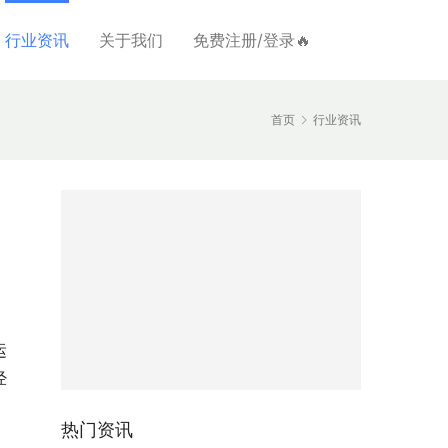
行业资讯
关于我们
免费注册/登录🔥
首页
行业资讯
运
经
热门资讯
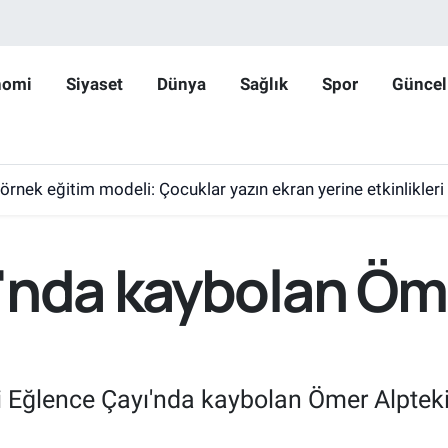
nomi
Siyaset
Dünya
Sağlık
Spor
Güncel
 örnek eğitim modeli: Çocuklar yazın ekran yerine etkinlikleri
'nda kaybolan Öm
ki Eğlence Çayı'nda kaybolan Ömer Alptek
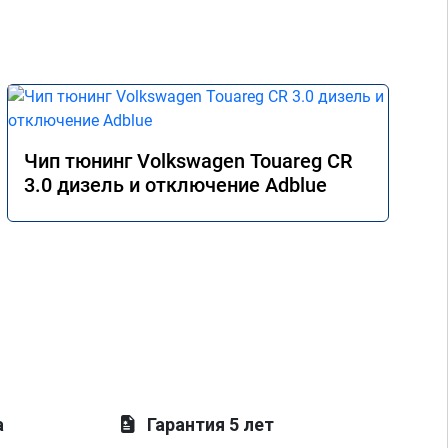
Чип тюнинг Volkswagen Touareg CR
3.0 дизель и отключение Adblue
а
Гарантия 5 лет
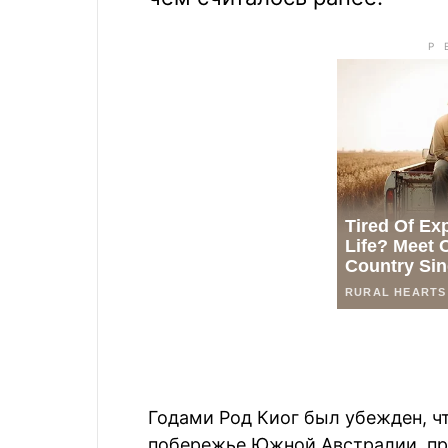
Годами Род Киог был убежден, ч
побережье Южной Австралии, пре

○ ○ ○ ○ ○ ○ ○

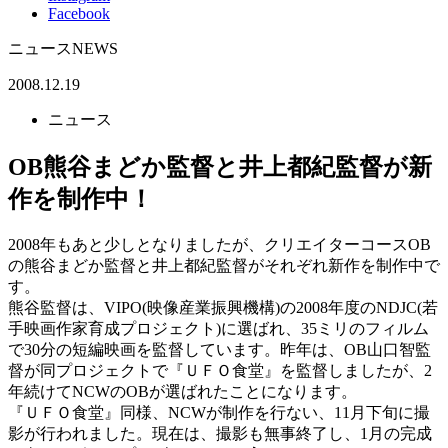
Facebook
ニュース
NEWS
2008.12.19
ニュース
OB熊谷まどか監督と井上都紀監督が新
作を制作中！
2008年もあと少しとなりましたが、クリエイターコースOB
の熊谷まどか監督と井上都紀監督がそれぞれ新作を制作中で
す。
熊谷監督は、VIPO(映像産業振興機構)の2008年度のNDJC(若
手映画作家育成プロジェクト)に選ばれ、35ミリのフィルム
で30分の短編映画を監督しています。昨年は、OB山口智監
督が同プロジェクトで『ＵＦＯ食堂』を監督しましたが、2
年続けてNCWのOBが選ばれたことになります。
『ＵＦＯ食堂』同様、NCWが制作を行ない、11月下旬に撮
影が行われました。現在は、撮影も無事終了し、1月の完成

○ ○ ○ ○ ○ ○ ○

= Exercise =
Render the listing lines as a numbered list, omitting blank lines, starting at the line that contains "Годами Род Киог был убежден, ч" and ending after the line that contains "побережье Южной Австралии, пре".

= Answer to this problem =
1. Годами Род Киог был убежден, ч
2. побережье Южной Австралии, пре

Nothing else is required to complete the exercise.